Cette lithographie a servi de base à un tableau, aujourd'hui à la Wallace Collection de Londres. À quelques détails près, Delacroix a repris telle quelle sa composition.

Texte de Goethe traduit par Gérard de Nerval

Méphistophélès (entre pendant que le nuage tombe, et sort de derrière le poêle, en habit d'étudiant) : D'où vient ce vacarme ? Qu'est-ce qu'il y a pour le service de monsieur ?
Faust : C'était donc là le contenu du barbet ? Un écolier ambulant ?
Méphistophélès : Je salue le savant docteur. Vous m'avez fait suer rudement.
Faust : Quel est ton nom ?
Méphistophélès : La demande ma paraît ben frivole, pour quelqu'un qui a tant de mépris pour les mots, qui toujours s'écarte des apparences, et regarde surtout le fond des êtres.
Faust : Chez vous autres, messieurs, on doit pouvoir aisément deviner votre nature d'après vos noms, et c'est ce qu'on fait connaître clairement en vous appelant ennemis de Dieu, séducteurs, menteurs. Eh bien ! qui donc es-tu ?
Méphistophélès : Une partie de cette force qui tantôt veut le mal et tantôt fait le bien.
Faust : Que signifie cette énigme ?
Méphistophélès : Je suis l'esprit qui toujours nie ; et c'est avec justice : car tout ce qui existe est digne d'être détruit, il serait donc mieux que rien n'existât. Ainsi, tout ce que vous nommez péché, destruction, bref, ce qu'on entend par mal, voilà mon élément.
Faust : Tu te nommes partie, et te voilà en entier devant moi.
Méphistophélès : Je te dis la modeste vérité ; Si l'homme, ce petit monde de folie, se regarde ordinairement comme formant un entier, je suis, moi, une partie de la partie qui existait au commencement de tout, une partie de cette obscurité qui donna naissance à la lumière, la lumière orgueilleuse, qui maintenant dispute à sa mère la Nuit son rang antique et l'espace qu'elle occupait : ; ce qui ne lui réussit guère pourtant, car malgré ses efforts elle ne peut que ramper à la surface des corps qui l'arrêtent ; elle jaillit de la matière, elle y ruisselle et la colore, mais un corps suffit pour briser sa marche. Je puis donc espérer qu'elle ne sera plus de longue durée, ou qu'elle s'anéantira avec les corps eux-mêmes.
Faust : Maintenant, je connais tes honorables fonctions ; tu ne peux anéantir la masse, et tu te rattrapes sur les détails.
Méphistophélès : Et franchement, je n'ai point fait grand ouvrage : ce qui s'oppose au néant, le quelque chose, ce monde matériel, quoi que j'aie entrepris jusqu'ici, je n'ai pu encore l'entamer ; et j'ai en vain déchaîné contre lui flots, tempêtes, tremblements, incendies ; la mer et la terre sont demeurés tranquilles. Nous n'avons rien à gagner sur cette maudite semence, matière d'animaux et des hommes. Combien n'en ai-je pas déjà enterrés ! Et toujours circule un sang frais et nouveau.
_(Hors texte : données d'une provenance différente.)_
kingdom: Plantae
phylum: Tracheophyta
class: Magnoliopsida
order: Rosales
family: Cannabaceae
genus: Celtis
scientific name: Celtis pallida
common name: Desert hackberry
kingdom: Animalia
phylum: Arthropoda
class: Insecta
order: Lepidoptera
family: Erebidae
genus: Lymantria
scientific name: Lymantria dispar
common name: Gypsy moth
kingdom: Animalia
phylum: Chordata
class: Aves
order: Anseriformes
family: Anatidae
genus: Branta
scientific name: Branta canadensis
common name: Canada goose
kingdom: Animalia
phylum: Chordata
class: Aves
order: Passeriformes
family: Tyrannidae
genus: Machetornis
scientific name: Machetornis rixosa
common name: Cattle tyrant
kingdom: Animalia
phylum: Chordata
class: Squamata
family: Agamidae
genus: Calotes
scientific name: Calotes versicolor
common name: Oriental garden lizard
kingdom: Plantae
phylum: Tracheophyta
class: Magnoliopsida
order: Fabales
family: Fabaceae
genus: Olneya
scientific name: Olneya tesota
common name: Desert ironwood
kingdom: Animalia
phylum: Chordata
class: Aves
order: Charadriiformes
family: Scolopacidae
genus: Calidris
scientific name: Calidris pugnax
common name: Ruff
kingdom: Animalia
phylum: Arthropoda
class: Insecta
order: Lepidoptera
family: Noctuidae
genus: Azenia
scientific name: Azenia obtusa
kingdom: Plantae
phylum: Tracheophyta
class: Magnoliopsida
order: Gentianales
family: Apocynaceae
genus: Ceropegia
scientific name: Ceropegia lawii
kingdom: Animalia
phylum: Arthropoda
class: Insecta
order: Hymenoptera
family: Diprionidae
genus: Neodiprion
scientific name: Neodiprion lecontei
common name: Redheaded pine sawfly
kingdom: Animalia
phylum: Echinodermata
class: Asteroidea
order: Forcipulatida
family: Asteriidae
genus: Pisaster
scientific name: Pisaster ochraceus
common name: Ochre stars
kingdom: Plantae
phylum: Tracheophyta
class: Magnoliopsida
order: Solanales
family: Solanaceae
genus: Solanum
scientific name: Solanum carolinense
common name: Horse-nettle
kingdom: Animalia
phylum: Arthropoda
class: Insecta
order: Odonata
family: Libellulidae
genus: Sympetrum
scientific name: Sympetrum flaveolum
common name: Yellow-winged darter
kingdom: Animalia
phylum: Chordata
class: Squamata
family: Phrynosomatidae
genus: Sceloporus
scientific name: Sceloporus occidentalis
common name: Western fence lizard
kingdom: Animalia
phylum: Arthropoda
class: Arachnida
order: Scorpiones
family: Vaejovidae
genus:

Voilà la marche des choses ; c'est à en devenir fou. Mille germes s'élancent de l'air, de l'eau, comme de la terre, dans le sec, l'humide, le froid, le chaud. Si je ne m'étais pas réservé le feu, je n'aurais pour ma part.
Faust : Ainsi tu opposes au mouvement éternel, à la puissance secourable qui crée, la main froide du démon, qui se roidit en vain avec malice ! Quelle autre chose cherches-tu à entreprendre, étonnant fils du chaos ?
Méphistophélès : Nous nous en occuperons à loisir dans la prochaine entrevue. Oserai-je bien cette fois m'éloigner ?
Faust : Je ne vois pas pourquoi tu me le demandes. J'ai maintenant appris à te connaître ; visite-moi désormais quand tu voudras : voici la fenêtre, la porte, et même la cheminée, à choisir. [...]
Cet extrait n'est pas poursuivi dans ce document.